# Halloween -an official holiday



## pyro (Oct 7, 2006)

ok saw this on facebook -a group is trying to get halloween to be an offical holiday
http://www.facebook.com/group.php?gid=2216472895&ref=nf

http://www.ipetitions.com/petition/halloweenholiday/


----------



## ScreamingScarecrow (Oct 1, 2008)

Whahoo!! 1031 24/7 brother!!
um... I mean, Yes a holiday would be nice.


----------



## HalloweenZombie (Jul 22, 2007)

I'm Halloween Zombie and I approve this message.


----------



## Terrormaster (Sep 27, 2007)

Wait... I thought it WAS an official holiday?

Ooooh - they meant "NATIONAL" as in, like get a day off, close the post office and a lot of businesses so we can stay home and enjoy the holiday, holiday. I likes that!


----------



## higginsr (Oct 4, 2007)

Terrormaster said:


> Wait... I thought it WAS an official holiday?

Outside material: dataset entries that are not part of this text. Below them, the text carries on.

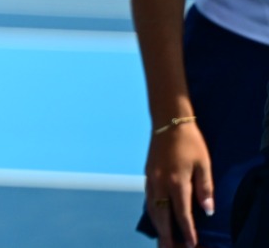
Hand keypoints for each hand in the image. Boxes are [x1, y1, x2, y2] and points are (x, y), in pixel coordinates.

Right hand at [146, 121, 214, 247]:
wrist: (168, 121)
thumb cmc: (190, 142)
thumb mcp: (204, 164)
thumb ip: (205, 189)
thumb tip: (207, 211)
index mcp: (177, 182)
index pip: (182, 213)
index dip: (187, 231)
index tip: (192, 244)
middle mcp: (160, 183)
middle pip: (162, 215)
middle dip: (167, 234)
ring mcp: (151, 178)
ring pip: (152, 208)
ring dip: (157, 225)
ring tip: (162, 238)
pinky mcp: (147, 173)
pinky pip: (148, 198)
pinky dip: (152, 211)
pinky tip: (156, 216)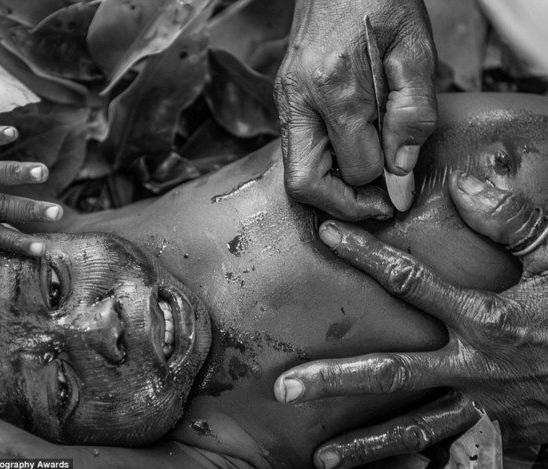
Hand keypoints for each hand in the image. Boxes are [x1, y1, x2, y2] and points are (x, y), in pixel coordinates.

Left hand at [273, 171, 547, 467]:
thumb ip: (515, 223)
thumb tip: (464, 186)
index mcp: (486, 319)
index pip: (410, 280)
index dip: (366, 253)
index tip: (327, 235)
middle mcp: (475, 368)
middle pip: (392, 373)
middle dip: (335, 379)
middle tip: (286, 389)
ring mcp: (488, 409)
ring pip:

nope.... just found this out myself doing a trivia quiz...


----------



## Vancouver (Sep 12, 2008)

its too bad its not...it sucks to have to go TOT'n with the kids the night before when we have to go to work and the kids have to go to school the next day...it always amazed me that it was not a statuatory holiday


----------



## Lilly (Jun 13, 2006)

I'm in..thanks pyro


----------



## MotelSixx (Sep 27, 2008)

Then I could get paid to miss work on 10/31, without digging into vacation time


----------



## skeletonowl (Aug 8, 2006)

That is a great idea. I know some people don't celebrate Halloween but instead of complaining they could go out with their family and celebrate that way. This would be a good benefit.


----------



## DeathTouch (Sep 6, 2005)

Then we can have Jack Skeleton bring presents to all.


----------



## HauntedHacienda (Sep 16, 2008)

I Signed the Petition! 
I say Yes to Halloween being an Official Holiday! 
Love to Decorate, Bake, Cook and have FUN!


----------



## Hauntiholik (May 17, 2006)

> You don't believe the story of the Great Pumpkin? I thought little girls always believed everything that was told to them. I thought little girls were innocent and trusting.


I signed it.


----------



## pyro (Oct 7, 2006)

almost forgot about canada and the uk
http://www.ipetitions.com/petition/halloweenholidaycanada/
http://www.ipetitions.com/petition/halloweenUK/


----------